Cak Nun kemudian mengkorelasikan semboyan Indonesia, seharusnya cukup Bhinneka tidak perlu ditambahi dengan Tunggal Ika, karena menjadi lebih sukar. Cak Nun kemudian menjelaskan kenapa tema Kenduri Cinta bulan September adalah United Nations of Nusantara. Hal ini merujuk kepada bahwasanya Nusantara ini terdiri dari bangsa-bangsa yang beraneka ragam, ada bangsa Madura, bangsa Osing, bangsa Sasak, bangsa Jawa, bangsa Sunda karena memang sesuai dengan kriteria faktanya mereka sangat layak disebut sebagai bangsa, sehingga Indonesia ini merupakan persatuan bangsa-bangsa. Tetapi kita sudah terlanjur menyebut Indonesia merupakan sebuah bangsa.

Seperti halnya makanan gado-gado. Untuk menjadikan makanan tersebut menjadi sajian yang nikmat, maka bahan-bahan yang digunakan adalah bahan-bahan yang masih segar. Tidak akan menjadi gado-gado yang enak apabila si pembuat gado-gado menggunakan kubis yang sudah layu, atau kacang yang sudah berhari-hari, atau memakai lontong yang sudah basi. Jika ingin gado-gado yang enak, si pembuat gado-gado harus menggunakan bahan-bahan yang masih segar, yang masih baru.

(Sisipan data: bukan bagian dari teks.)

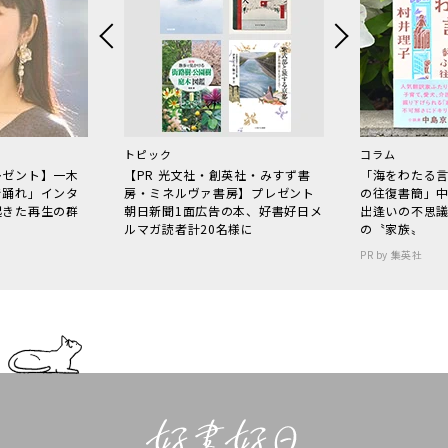
トピック
コラム
レゼント】一木
【PR 光文社・創英社・みすず書
「海をわたる
で踊れ」インタ
房・ミネルヴァ書房】プレゼント
の往復書簡」
起きた再生の群
朝日新聞1面広告の本、好書好日メ
出逢いの不思
ルマガ読者計20名様に
の〝家族〟
PR by 集英社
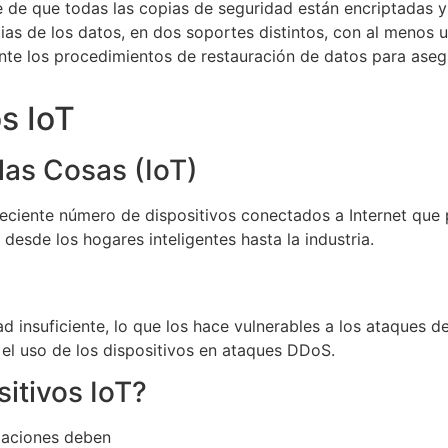
 de que todas las copias de seguridad están encriptadas y
ias de los datos, en dos soportes distintos, con al menos u
te los procedimientos de restauración de datos para aseg
s IoT
 las Cosas (IoT)
creciente número de dispositivos conectados a Internet que
 desde los hogares inteligentes hasta la industria.
ad insuficiente, lo que los hace vulnerables a los ataques
 el uso de los dispositivos en ataques DDoS.
itivos IoT?
izaciones deben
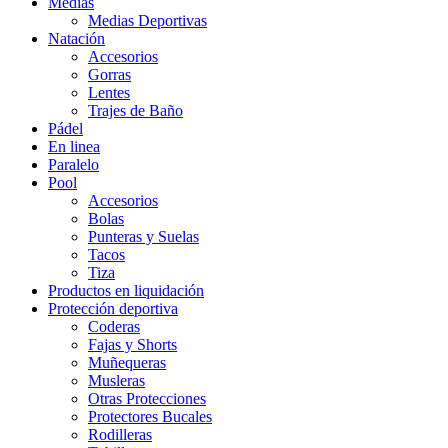
Medias
Medias Deportivas
Natación
Accesorios
Gorras
Lentes
Trajes de Baño
Pádel
En linea
Paralelo
Pool
Accesorios
Bolas
Punteras y Suelas
Tacos
Tiza
Productos en liquidación
Protección deportiva
Coderas
Fajas y Shorts
Muñequeras
Musleras
Otras Protecciones
Protectores Bucales
Rodilleras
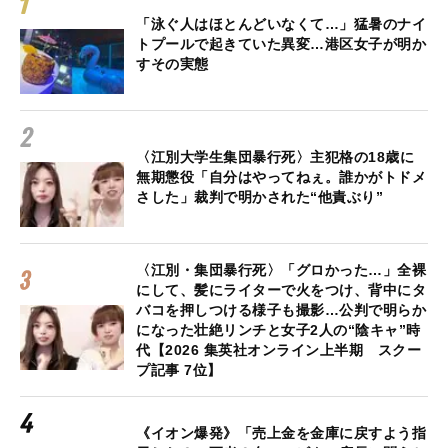
「泳ぐ人はほとんどいなくて…」猛暑のナイ
トプールで起きていた異変…港区女子が明か
すその実態
〈江別大学生集団暴行死〉主犯格の18歳に
無期懲役「自分はやってねぇ。誰かがトドメ
さした」裁判で明かされた“他責ぶり”
〈江別・集団暴行死〉「グロかった…」全裸
にして、髪にライターで火をつけ、背中にタ
バコを押しつける様子も撮影…公判で明らか
になった壮絶リンチと女子2人の“陰キャ”時
代【2026 集英社オンライン上半期 スクー
プ記事 7位】
《イオン爆発》「売上金を金庫に戻すよう指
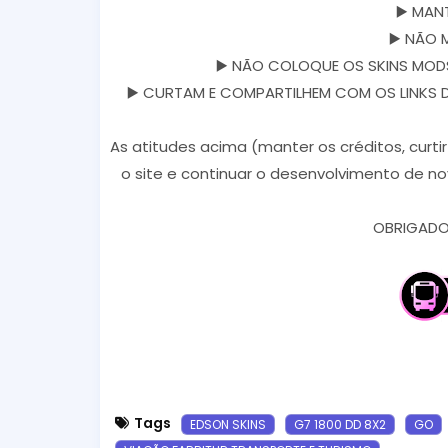
▶️ MAN
▶️ NÃO 
▶️ NÃO COLOQUE OS SKINS MODS
▶️ CURTAM E COMPARTILHEM COM OS LINKS DOS
As atitudes acima (manter os créditos, curti
o site e continuar o desenvolvimento de no
OBRIGADO 
Tags
EDSON SKINS
G7 1800 DD 8X2
GO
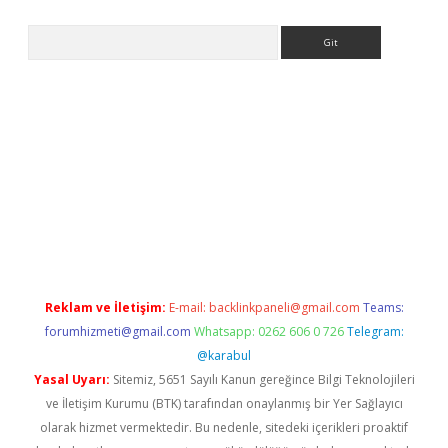
Arama
iriş
Reklam ve İletişim:
E-mail:
backlinkpaneli@gmail.com
Teams:
forumhizmeti@gmail.com
Whatsapp: 0262 606 0 726
Telegram:
@karabul
Yasal Uyarı:
Sitemiz, 5651 Sayılı Kanun gereğince Bilgi Teknolojileri
ve İletişim Kurumu (BTK) tarafından onaylanmış bir Yer Sağlayıcı
olarak hizmet vermektedir. Bu nedenle, sitedeki içerikleri proaktif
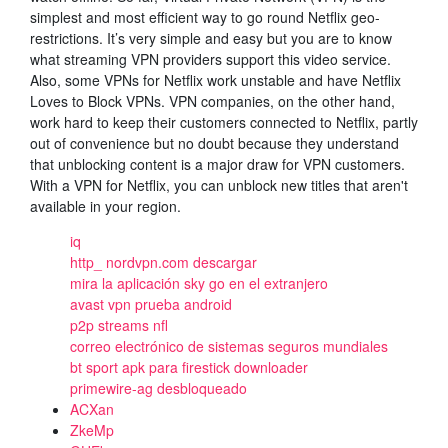
simplest and most efficient way to go round Netflix geo-
restrictions. It’s very simple and easy but you are to know
what streaming VPN providers support this video service.
Also, some VPNs for Netflix work unstable and have Netflix
Loves to Block VPNs. VPN companies, on the other hand,
work hard to keep their customers connected to Netflix, partly
out of convenience but no doubt because they understand
that unblocking content is a major draw for VPN customers.
With a VPN for Netflix, you can unblock new titles that aren't
available in your region.
iq
http_ nordvpn.com descargar
mira la aplicación sky go en el extranjero
avast vpn prueba android
p2p streams nfl
correo electrónico de sistemas seguros mundiales
bt sport apk para firestick downloader
primewire-ag desbloqueado
ACXan
ZkeMp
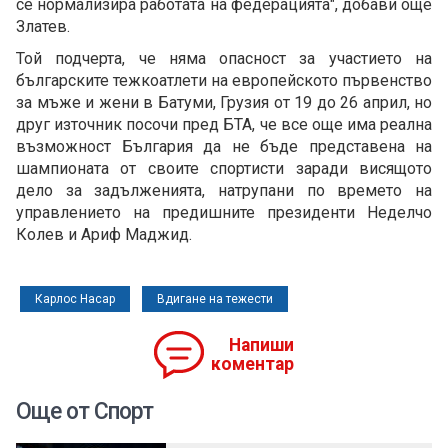
се нормализира работата на федерацията", добави още
Златев.
Той подчерта, че няма опасност за участието на
българските тежкоатлети на европейското първенство
за мъже и жени в Батуми, Грузия от 19 до 26 април, но
друг източник посочи пред БТА, че все още има реална
възможност България да не бъде представена на
шампионата от своите спортисти заради висящото
дело за задълженията, натрупани по времето на
управлението на предишните президенти Неделчо
Колев и Ариф Маджид.
Карлос Насар
Вдигане на тежести
Напиши
коментар
Още от Спорт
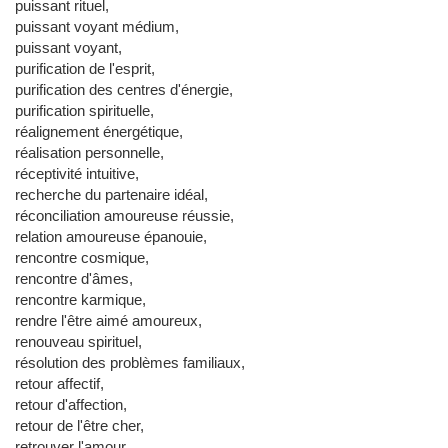
puissant rituel,
puissant voyant médium,
puissant voyant,
purification de l'esprit,
purification des centres d'énergie,
purification spirituelle,
réalignement énergétique,
réalisation personnelle,
réceptivité intuitive,
recherche du partenaire idéal,
réconciliation amoureuse réussie,
relation amoureuse épanouie,
rencontre cosmique,
rencontre d'âmes,
rencontre karmique,
rendre l'être aimé amoureux,
renouveau spirituel,
résolution des problèmes familiaux,
retour affectif,
retour d'affection,
retour de l'être cher,
retrouver l'amour,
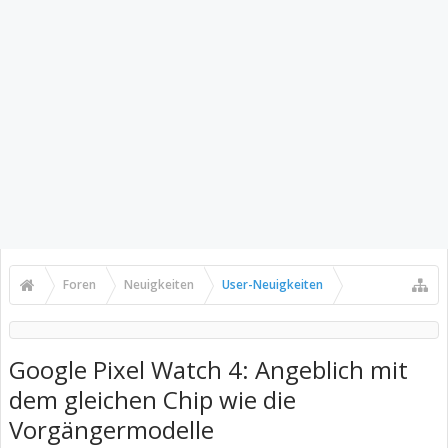
Foren
Neuigkeiten
User-Neuigkeiten
Google Pixel Watch 4: Angeblich mit
dem gleichen Chip wie die
Vorgängermodelle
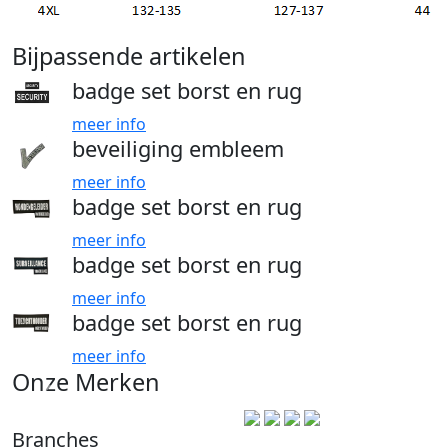
Bijpassende artikelen
badge set borst en rug
meer info
beveiliging embleem
meer info
badge set borst en rug
meer info
badge set borst en rug
meer info
badge set borst en rug
meer info
Onze Merken
Branches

Menurut Cak Nun, kesalahan orang Indonesia saat ini menganggap bahwa bangsa Jawa, Sunda, Madura dan seterusnya itu bukan hal yang primer dalam negara ini. Orang Jawa, Sunda, Madura dan sebagainya diletakkan di masa silam, masa yang sudah lampau. Seharusnya, mereka inilah yang dijadikan elemen yang primer Indonesia saat ini. Maka yang terjadi saat ini di Indonesia adalah negara ini menganut sistem pemerintahan yang sebenarnya tidak pantas digunakan di Indonesia. Saat ini misalnya, masyarakat kembali dilemparkan isu terkait pemilihan kepala daerah langsung dan ada wacana akan dikembalikan seperti sebelumnya, yaitu kepala daerah dipilih oleh DPRD. Begitu juga dengan kurikulum pendidikan saat ini, dalam kurun waktu 10 tahun terakhir saja Indonesia sudah merubah beberapa kali kurikulum pendidikannya. Begitulah yang terjadi di Indonesia, wakil rakyat berkali-kali merubah undang-undang yang lama dan mengganti dengan undang-undang yang baru, hal ini dilakukan terus menerus.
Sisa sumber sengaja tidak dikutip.